**THINGS TO DO**:
1. In the forum thread, which card is the only GPU that has been made to work with the Compute Module 4 so far?
2. Rename "Compute Module 4" to "CM4" in the passage of the forum thread starting with "This early is" and going on through "on rpi4 today!".

This early is a good time to also iron out some of the inevitable aarch64 bugs that have already been ironed out in other kernel drivers for AMD/other stacks.



Which ones are connectable to it? And does this rely on the "replace the USB3 controller with a PCIe bridge" hardware mod?


Parent is talking about the Compute Module 4, which can plug into (among other things) a first party IO board that has a PCIe 1x slot. With a simple hardware mod (cut the slot connector, cut the GPU, use a riser, etc etc), any GPU can physically fit. He's only gotten one to work so far though, an ancient ATI card. Lots of fun YouTube videos and GitHub issues about this if you search parent's name or look at links in his profile.


<meta>-F geerl: not disappointed

Thank you for the work you do, I'm going through your ssd on rpi4 today!


23 years ago in middle school I made my first ever linux user group post [1] trying to shift from an nvidia geforce to the onboard cyrix mediagx drivers because they had closed source drivers.

It’s been a long time coming lol.

[1] https://www.spinics.net/lists/xf-xpert/msg04601.html


They can finally close that support ticket!


>in middle school

Haha that's awesome! I was 1 yo 23 years ago, but in the same vein, I had my middle school years of Linux. Although it was significantly simpler than what you were up to at the same age!


The kernel modules are the first stage I guess, since a massive amount of hardware programing knowledge is in user space like with AMD/intel GPUs.

I wonder how much LAPSUS$ hack has to do with it.

I wonder if nvidia hardware programing interface is a mess like AMD one, just curious.


>I wonder how much LAPSUS$ hack has to do with it.

Probably zero.

1) There have been rumors about this for months

2) The hacks only happened very recently, this certainly would have taken longer to do than that.


Do you have a reference for the AMD interface? I know it exists but don't know where to find it.


If I recall properly, the command circular buffers of 2^n bytes ("queues" in vulkan3d) are VRAM IOMMAP-ed (you just need atomic R/W pointers for synchronization, see mathematically proven synchronization algorithms). There is a "GPU IRQ" circular buffer of 2^n bytes coupled with PCIE MSIs (and I recall something about a hardware "message box"). The "thing" is, for many of them, how to use those commands and how they are defined feels very weird (for instance the 3d/compute pipeline registers programing).

[Page-level text extractions]

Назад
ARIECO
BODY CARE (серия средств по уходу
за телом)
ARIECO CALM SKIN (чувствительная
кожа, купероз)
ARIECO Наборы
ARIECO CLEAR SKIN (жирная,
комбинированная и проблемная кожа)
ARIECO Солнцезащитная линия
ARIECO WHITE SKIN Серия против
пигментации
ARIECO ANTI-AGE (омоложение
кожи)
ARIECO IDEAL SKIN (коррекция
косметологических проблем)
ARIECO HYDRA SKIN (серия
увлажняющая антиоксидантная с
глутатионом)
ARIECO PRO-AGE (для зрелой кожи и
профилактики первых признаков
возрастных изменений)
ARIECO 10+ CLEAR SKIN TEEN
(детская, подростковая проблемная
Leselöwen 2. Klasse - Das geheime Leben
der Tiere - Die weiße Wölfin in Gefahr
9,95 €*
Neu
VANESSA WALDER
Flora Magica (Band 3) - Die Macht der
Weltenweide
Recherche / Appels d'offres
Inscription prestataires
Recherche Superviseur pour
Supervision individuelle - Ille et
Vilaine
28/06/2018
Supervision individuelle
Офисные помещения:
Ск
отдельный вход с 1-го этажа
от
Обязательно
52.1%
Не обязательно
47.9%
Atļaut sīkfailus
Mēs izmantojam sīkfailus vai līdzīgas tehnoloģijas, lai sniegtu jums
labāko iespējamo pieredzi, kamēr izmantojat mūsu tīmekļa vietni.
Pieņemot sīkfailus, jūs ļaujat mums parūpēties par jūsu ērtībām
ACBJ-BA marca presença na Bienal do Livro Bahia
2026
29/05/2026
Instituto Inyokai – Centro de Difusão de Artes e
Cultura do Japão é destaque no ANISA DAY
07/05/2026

**EXPECTED RESPONSES**:
1. An ancient ATI card.

2.
This early is a good time to also iron out some of the inevitable aarch64 bugs that have already been ironed out in other kernel drivers for AMD/other stacks.



Which ones are connectable to it? And does this rely on the "replace the USB3 controller with a PCIe bridge" hardware mod?


Parent is talking about the CM4, which can plug into (among other things) a first party IO board that has a PCIe 1x slot. With a simple hardware mod (cut the slot connector, cut the GPU, use a riser, etc etc), any GPU can physically fit. He's only gotten one to work so far though, an ancient ATI card. Lots of fun YouTube videos and GitHub issues about this if you search parent's name or look at links in his profile.


<meta>-F geerl: not disappointed

Thank you for the work you do, I'm going through your ssd on rpi4 today!